Super Flu Subclade K Merebak, Kemenkes Tingkatkan Kewaspadaan Nasional

85
×

Super Flu Subclade K Merebak, Kemenkes Tingkatkan Kewaspadaan Nasional

Sebarkan artikel ini
Ilustrasi terkena flu
Ilustrasi terkena flu

Kementerian Kesehatan Republik Indonesia (Kemenkes RI) mengonfirmasi temuan Super Flu Subclade K, varian baru dari Influenza A H3N2, yang terdeteksi menyebar di delapan provinsi di Indonesia. Varian ini dilaporkan memiliki gejala lebih berat dan muncul secara mendadak dibandingkan flu musiman biasa, sehingga meningkatkan kewaspadaan otoritas kesehatan.

Kepala Dinas Kesehatan (Dinkes) Kota Bandung, Sony Adam, menjelaskan bahwa secara klinis Super Flu Subclade K memang masih satu spektrum dengan influenza, namun tingkat keluhan pasien cenderung lebih intens.

“Gejalanya meliputi demam tinggi yang muncul tiba-tiba, nyeri otot ekstrem, kelelahan berat, serta batuk hebat. Keluhan ini sering kali membuat pasien langsung tidak mampu beraktivitas,” ujar Sony, Senin (5/1/2026).

Menurut Sony, Dinkes Kota Bandung saat ini memperketat pemantauan kondisi kesehatan masyarakat, sambil menunggu hasil pemeriksaan laboratorium lanjutan terkait potensi kasus Super Flu Subclade K. Ia mengakui adanya peningkatan kekhawatiran masyarakat, terutama di kalangan lanjut usia dan penderita penyakit penyerta yang dinilai lebih rentan mengalami komplikasi.

Sony juga menegaskan bahwa bersama Dinas Kesehatan Provinsi Jawa Barat, pihaknya terus mengingatkan bahwa Super Flu Subclade K berpotensi menimbulkan komplikasi serius apabila tidak ditangani secara cepat dan tepat.

“Kewaspadaan dini sangat penting. Deteksi dan penanganan sejak awal akan sangat menentukan tingkat keparahan penyakit,” tegasnya.

Meski demikian, masyarakat diimbau tidak panik, namun tetap meningkatkan disiplin perilaku hidup bersih dan sehat. Pemerintah menekankan bahwa langkah pencegahan sederhana dapat secara signifikan menekan risiko penularan.

Yang Perlu Dilakukan Masyarakat

Masyarakat diminta segera memeriksakan diri ke fasilitas kesehatan jika mengalami demam tinggi mendadak, nyeri otot berat, batuk hebat, atau kelelahan ekstrem. Penggunaan masker saat sakit atau berada di tempat ramai sangat dianjurkan, disertai kebiasaan mencuci tangan dengan sabun dan air mengalir.

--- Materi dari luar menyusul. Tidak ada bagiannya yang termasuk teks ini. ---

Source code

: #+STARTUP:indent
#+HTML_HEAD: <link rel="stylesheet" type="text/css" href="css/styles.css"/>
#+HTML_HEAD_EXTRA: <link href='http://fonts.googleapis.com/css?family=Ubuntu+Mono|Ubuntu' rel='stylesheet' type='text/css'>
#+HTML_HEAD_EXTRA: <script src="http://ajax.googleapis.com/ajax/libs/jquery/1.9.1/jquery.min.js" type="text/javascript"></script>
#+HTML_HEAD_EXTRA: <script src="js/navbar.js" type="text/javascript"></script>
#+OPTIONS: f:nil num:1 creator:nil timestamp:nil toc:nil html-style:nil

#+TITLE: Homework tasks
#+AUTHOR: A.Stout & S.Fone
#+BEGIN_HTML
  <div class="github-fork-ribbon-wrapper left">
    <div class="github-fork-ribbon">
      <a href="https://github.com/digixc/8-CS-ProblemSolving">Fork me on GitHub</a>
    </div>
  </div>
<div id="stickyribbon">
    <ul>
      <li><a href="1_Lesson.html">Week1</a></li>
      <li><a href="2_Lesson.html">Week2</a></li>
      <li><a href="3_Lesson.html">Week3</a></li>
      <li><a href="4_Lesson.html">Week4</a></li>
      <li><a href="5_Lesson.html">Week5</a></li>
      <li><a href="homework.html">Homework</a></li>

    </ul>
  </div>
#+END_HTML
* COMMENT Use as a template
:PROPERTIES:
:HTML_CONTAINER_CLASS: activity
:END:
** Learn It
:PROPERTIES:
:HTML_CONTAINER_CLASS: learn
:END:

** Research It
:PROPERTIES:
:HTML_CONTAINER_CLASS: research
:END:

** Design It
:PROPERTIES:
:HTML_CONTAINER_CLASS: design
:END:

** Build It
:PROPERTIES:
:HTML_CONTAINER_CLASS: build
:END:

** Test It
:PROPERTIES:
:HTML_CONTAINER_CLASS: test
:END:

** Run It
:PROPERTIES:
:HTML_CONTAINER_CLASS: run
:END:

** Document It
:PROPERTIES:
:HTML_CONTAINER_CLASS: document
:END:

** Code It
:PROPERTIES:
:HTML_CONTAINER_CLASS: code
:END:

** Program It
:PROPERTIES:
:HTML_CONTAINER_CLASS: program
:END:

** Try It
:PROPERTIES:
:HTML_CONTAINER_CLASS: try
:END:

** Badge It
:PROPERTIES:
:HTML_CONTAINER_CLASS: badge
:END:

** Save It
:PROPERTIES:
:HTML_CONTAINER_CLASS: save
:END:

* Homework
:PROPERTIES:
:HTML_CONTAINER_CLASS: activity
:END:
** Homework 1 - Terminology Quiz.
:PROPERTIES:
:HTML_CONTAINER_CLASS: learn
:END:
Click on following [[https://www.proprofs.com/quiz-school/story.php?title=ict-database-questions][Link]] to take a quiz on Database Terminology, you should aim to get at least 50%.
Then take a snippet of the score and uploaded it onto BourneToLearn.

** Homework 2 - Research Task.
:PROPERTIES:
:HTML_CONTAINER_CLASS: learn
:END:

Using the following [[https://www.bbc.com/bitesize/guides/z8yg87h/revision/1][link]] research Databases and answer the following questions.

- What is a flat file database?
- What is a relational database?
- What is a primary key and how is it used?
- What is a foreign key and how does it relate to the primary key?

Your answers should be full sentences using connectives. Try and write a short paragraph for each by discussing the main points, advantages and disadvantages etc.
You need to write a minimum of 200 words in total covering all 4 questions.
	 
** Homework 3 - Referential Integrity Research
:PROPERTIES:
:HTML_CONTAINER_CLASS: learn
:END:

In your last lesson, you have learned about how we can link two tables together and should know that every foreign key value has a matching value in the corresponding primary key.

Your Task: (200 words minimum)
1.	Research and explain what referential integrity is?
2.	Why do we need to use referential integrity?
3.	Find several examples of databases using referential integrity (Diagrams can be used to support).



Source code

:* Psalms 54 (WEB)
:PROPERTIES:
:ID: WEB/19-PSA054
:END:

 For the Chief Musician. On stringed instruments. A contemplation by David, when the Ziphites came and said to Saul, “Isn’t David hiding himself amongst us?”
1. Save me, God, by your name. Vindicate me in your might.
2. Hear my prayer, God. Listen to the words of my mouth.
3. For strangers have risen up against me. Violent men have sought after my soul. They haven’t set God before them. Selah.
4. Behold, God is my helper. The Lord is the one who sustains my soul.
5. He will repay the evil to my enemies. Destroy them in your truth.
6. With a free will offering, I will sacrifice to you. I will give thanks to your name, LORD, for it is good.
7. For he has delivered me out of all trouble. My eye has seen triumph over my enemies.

Istirahat cukup, konsumsi makanan bergizi, dan menjaga asupan cairan juga menjadi kunci menjaga daya tahan tubuh. Aktivitas di luar rumah sebaiknya dibatasi saat mengalami gejala flu, terutama untuk melindungi kelompok rentan seperti lansia dan penderita penyakit kronis.

Yang Harus Dihindari

Masyarakat diingatkan untuk tidak meremehkan gejala flu berat yang muncul tiba-tiba, tidak memaksakan diri beraktivitas saat sakit, serta tidak mengonsumsi obat—terutama antibiotik—tanpa resep dokter. Penundaan pemeriksaan medis dan penyebaran informasi yang belum terverifikasi juga harus dihindari.

Pemerintah mengajak masyarakat untuk mengikuti informasi resmi dari Kemenkes dan Dinas Kesehatan setempat, sebagai langkah bersama mencegah dampak lebih luas dari Super Flu Subclade K.